Still, Alicea has set the terms on pretty much all aspects of the debate, including the date, time, place and moderator. Durant pushed to have part of the night done Lincoln-Douglas style.
An ornery Alicea bristled at suggestions that, after telling Durant when and where the debate would be, he tried to change the terms, by threatening to cancel the event if it wasn’t limited to an hour. He said he has a family commitment at 8:30.

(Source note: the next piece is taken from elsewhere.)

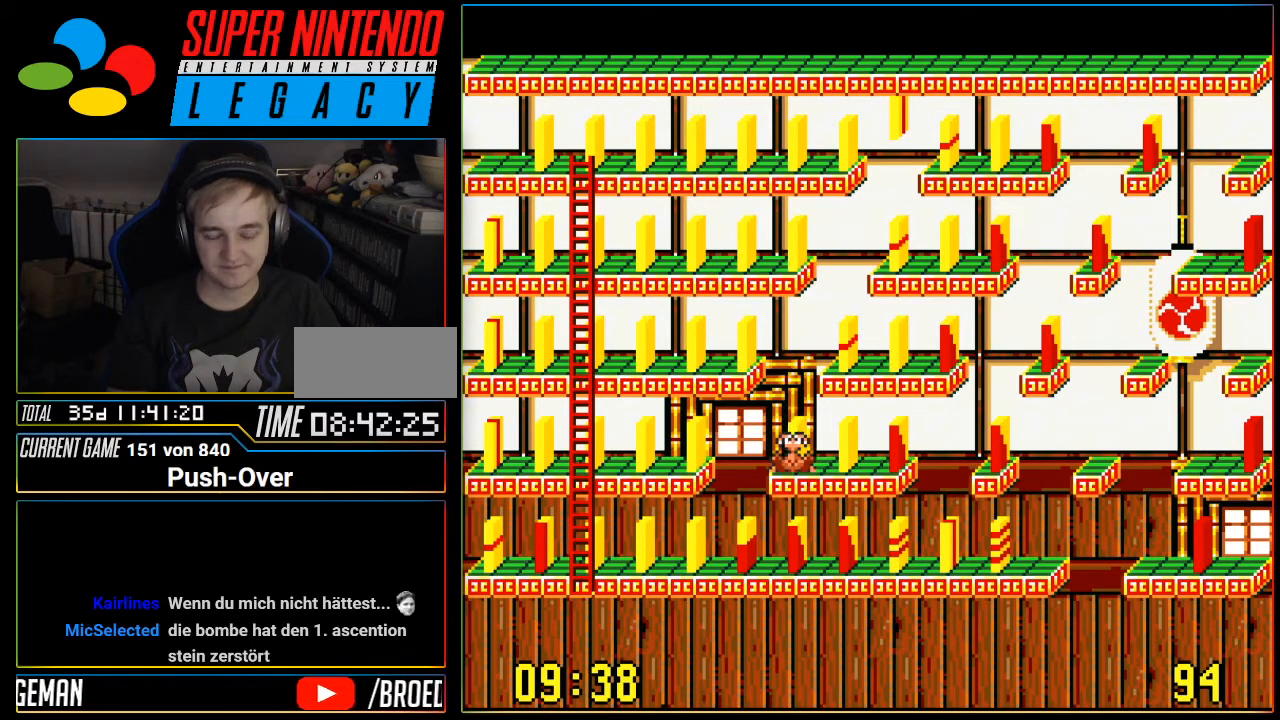
{"buttons": ["DPAD_LEFT"], "events": [[283, "DPAD_LEFT", "down"]]}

Reminded that he picked the night, even when Durant wanted it one day later, and asked why he couldn’t have foreseen any conflicts beforehand, Alicea, speaking by cell phone late Monday, said: “Just because I’m campaigning doesn’t mean I’m not doing my job. [On Monday] I was out in the district. Now I’ve got to pick up my kids. I have all of these other commitments.”
Pressed further on the issue, and again reminded that he had chosen the date, Alicea said he picked Thursday because, “I had an understanding that it was going to be an hour. That’s what I told [his campaign manager] Larry [McDonald] and Jim Whitney. So I blocked off an hour.”
Whitney, a former Dudley town administrator and moderator, is moderating the debate.
According to a series of e-mails between the two rivals, Durant never formally agreed to the date. In fact, he asked Alicea if it could be held Friday, Oct. 22. Durant has said his wife is unable to attend on Thursday.
Alicea issued a firm, “No, not at all” when asked whether he was, in fact, forcing the terms of the debate upon his opponent, taking the opportunity to poke holes in a claim by Durant that he had agreed to all terms.
“He wasn’t agreeing on terms with Jim,” said Alicea. “I modified it again on the format. He wanted a half hour for Lincoln-Douglas. I said we need to do five questions each.”
It is more important, he continued, to hear questions from the moderator and audience.
“I worked really hard to make sure it would be a fair debate,” said Alicea. “I went above and beyond to make sure we have a fair and healthy debate. If he’s painting it another way, he’s wrong.
“If it was left to Pete, we’d still be waiting.”